3.DE BEOORDELING IN OPPOSITIE

3.1 [
Opposant] heeft onbestreden gesteld dat hij eerst op 25 juni 2021 kennis heeft genomen van het betalingsbevel waarvan verzet. Dat betekent dat [opposant] tijdig in verzet is gekomen en daarom daarin ontvankelijk is.
3.2
Bij gelegenheid van antwoord in oppositie heeft [geopposeerde] het meest verstrekkende verweer van [opposant], dat hij de door [geopposeerde] overgelegde huurovereenkomst (hierna: de huurovereenkomst) nooit heeft voorzien van zijn handtekening, gemotiveerd bestreden. Daartoe heeft [geopposeerde] overgelegd 3 – en dat heeft [geopposeerde] onbestreden gesteld – telkens door [opposant] van zijn handtekening voorziene stukken die identiek zijn aan de handtekening onder de huurovereenkomst, op de echtheid van welke handtekening [geopposeerde] zich beroept. Aldus heeft [opposant] zijn verweer, inhoudende de betwisting van de echtheid van bedoelde handtekening, onvoldoende nader onderbouwd. Dat verweer wordt daarom gepasseerd met als gevolg dat vast komt te staan dat de huurovereenkomst ook is ondertekend door [opposant].
3.3
Vorenstaande vaststaande omstandigheid brengt met zich dat [opposant] de stelling van [geopposeerde], dat [opposant] Afl. 7.133,30 aan [geopposeerde] verschuldigd is uit hoofde van achterstallige huur, onvoldoende onderbouwd heeft bestreden. Die stelling komt daarom vast te staan.
3.4
Al het hiervoor geschetste in verbinding met de omstandigheid dat [opposant] de nevenvorderingen van [geopposeerde] niet heeft bestreden leidt tot de slotsom dat [opposant] tot kwaad opposant zal worden verklaard en dat het betalingsbevel waarvan verzet zal worden bevestigd.
3.5 [
Opposant] zal, als de in het ongelijk gestelde partij, worden verwezen in de proceskosten van [geopposeerde] in oppositie, tot aan deze uitspraak begroot op Afl. 1.000,-- aan salaris voor de gemachtigde (2 punten, tarief 3 ad Afl. 500,-- per punt).

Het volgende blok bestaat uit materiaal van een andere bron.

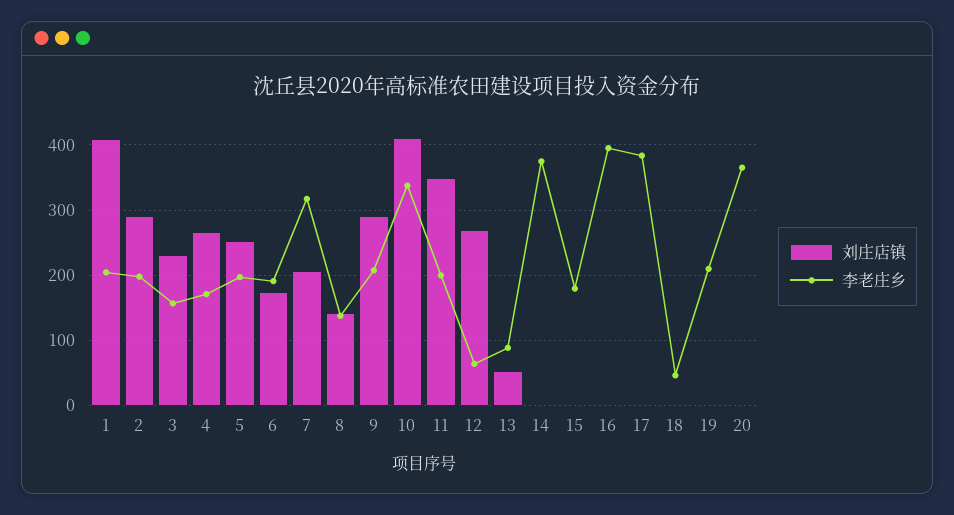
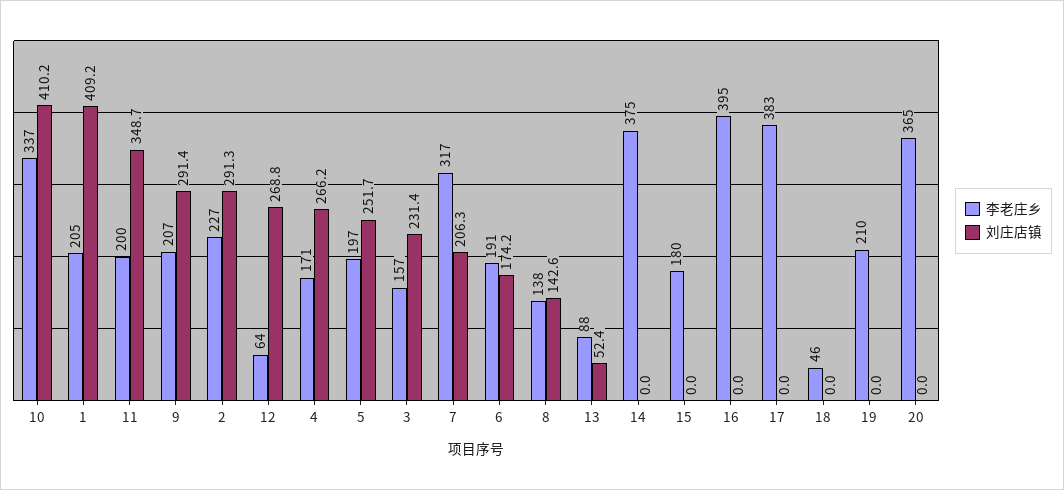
  {
    "刘庄店镇": {
      "1": 409.2,
      "2": 291.3,
      "3": 231.4,
      "4": 266.2,
      "5": 251.7,
      "6": 174.2,
      "7": 206.3,
      "8": 142.6,
      "9": 291.4,
      "10": 410.2,
      "11": 348.7,
      "12": 268.8,
      "13": 52.4,
      "14": 0,
      "15": 0,
      "16": 0,
      "17": 0,
      "18": 0,
      "19": 0,
      "20": 0
    },
    "李老庄乡": {
      "1": 205,
-     "2": 200,
+     "2": 227,
      "3": 157,
      "4": 171,
      "5": 197,
      "6": 191,
      "7": 317,
      "8": 138,
      "9": 207,
      "10": 337,
      "11": 200,
      "12": 64,
      "13": 88,
      "14": 375,
      "15": 180,
      "16": 395,
      "17": 383,
      "18": 46,
      "19": 210,
      "20": 365
    }
  }

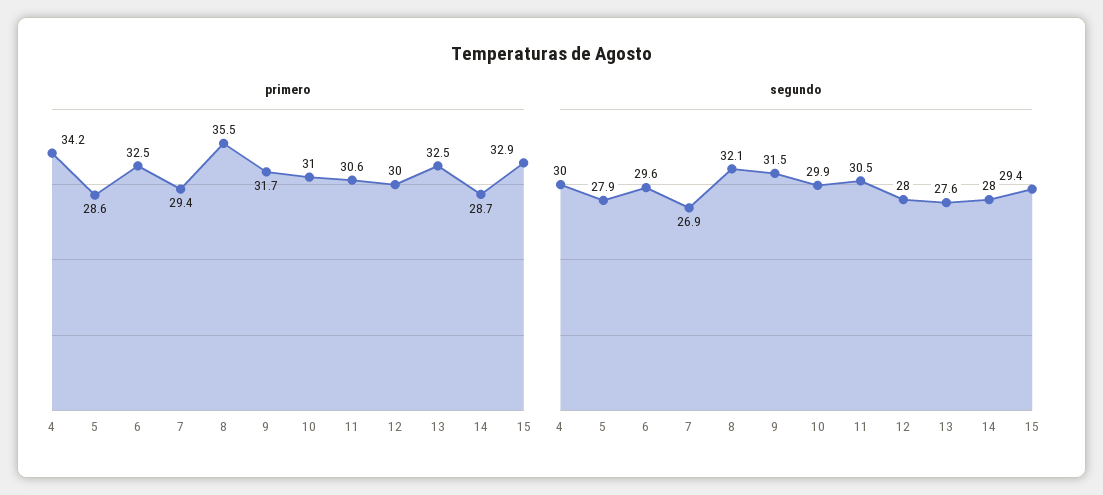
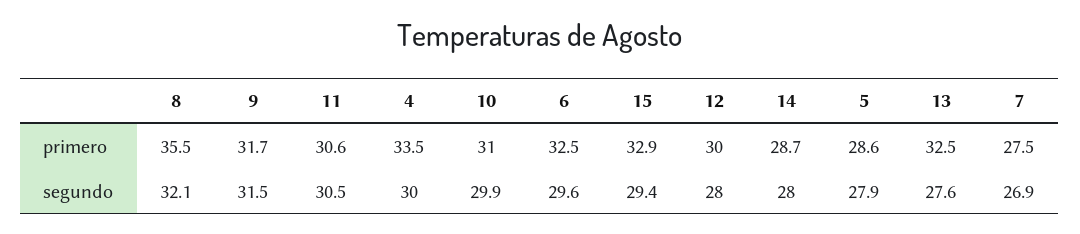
  {
    "primero": {
-     "4": 34.2,
+     "4": 33.5,
      "5": 28.6,
      "6": 32.5,
-     "7": 29.4,
+     "7": 27.5,
      "8": 35.5,
      "9": 31.7,
      "10": 31,
      "11": 30.6,
      "12": 30,
      "13": 32.5,
      "14": 28.7,
      "15": 32.9
    },
    "segundo": {
      "4": 30,
      "5": 27.9,
      "6": 29.6,
      "7": 26.9,
      "8": 32.1,
      "9": 31.5,
      "10": 29.9,
      "11": 30.5,
      "12": 28,
      "13": 27.6,
      "14": 28,
      "15": 29.4
    }
  }

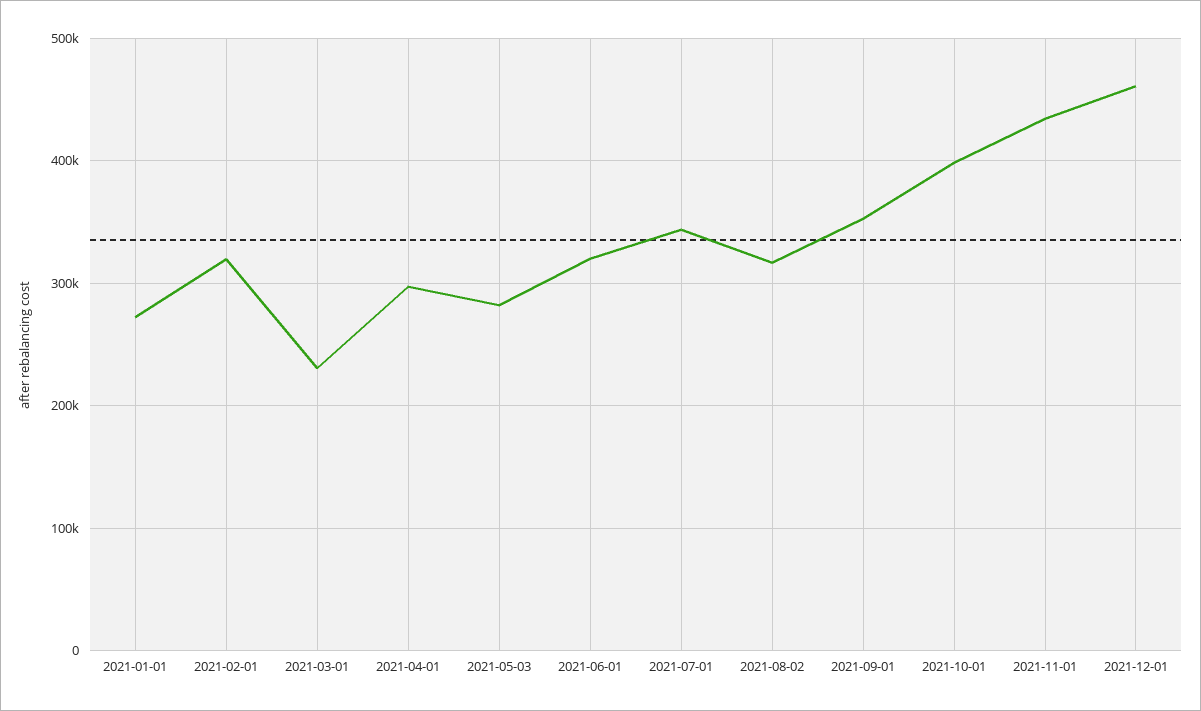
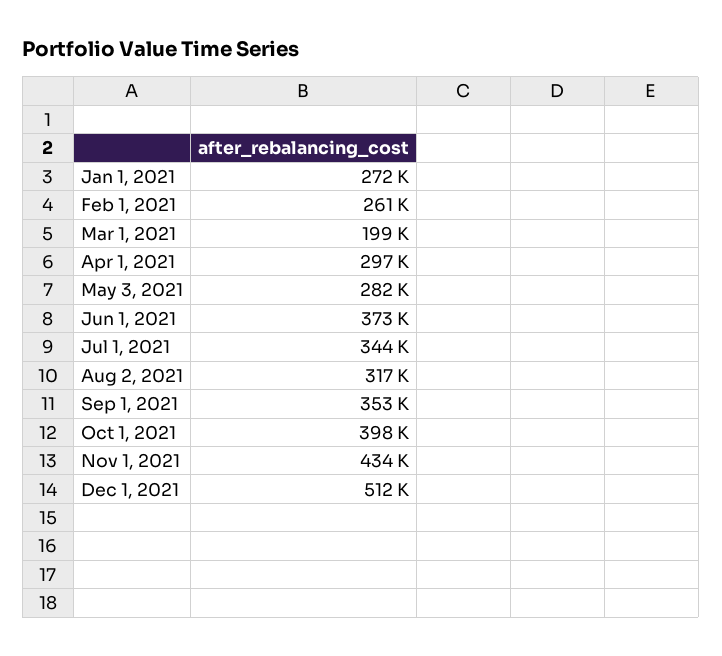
  {
    "2021-01-01": 272000,
-   "2021-02-01": 320000,
+   "2021-02-01": 261000,
-   "2021-03-01": 230000,
+   "2021-03-01": 199000,
    "2021-04-01": 297000,
    "2021-05-03": 282000,
-   "2021-06-01": 320000,
+   "2021-06-01": 373000,
    "2021-07-01": 344000,
    "2021-08-02": 317000,
    "2021-09-01": 353000,
    "2021-10-01": 398000,
    "2021-11-01": 434000,
-   "2021-12-01": 460000
+   "2021-12-01": 512000
  }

4.DE BESLISSING IN OPPOSITIE

Het Gerecht:
-verklaart [opposant] kwaad opposant;
-bevestigt het betalingsbevel waarvan verzet;
-veroordeelt [opposant] in de kosten van deze verzetprocedure gevallen aan de zijde van [geopposeerde], tot aan deze uitspraak begroot op Afl. 1.000,--.
Dit vonnis is gewezen door mr. A.H.M. van de Leur, rechter, en in tegenwoordigheid van de griffier in het openbaar uitgesproken op woensdag 25 mei 2022.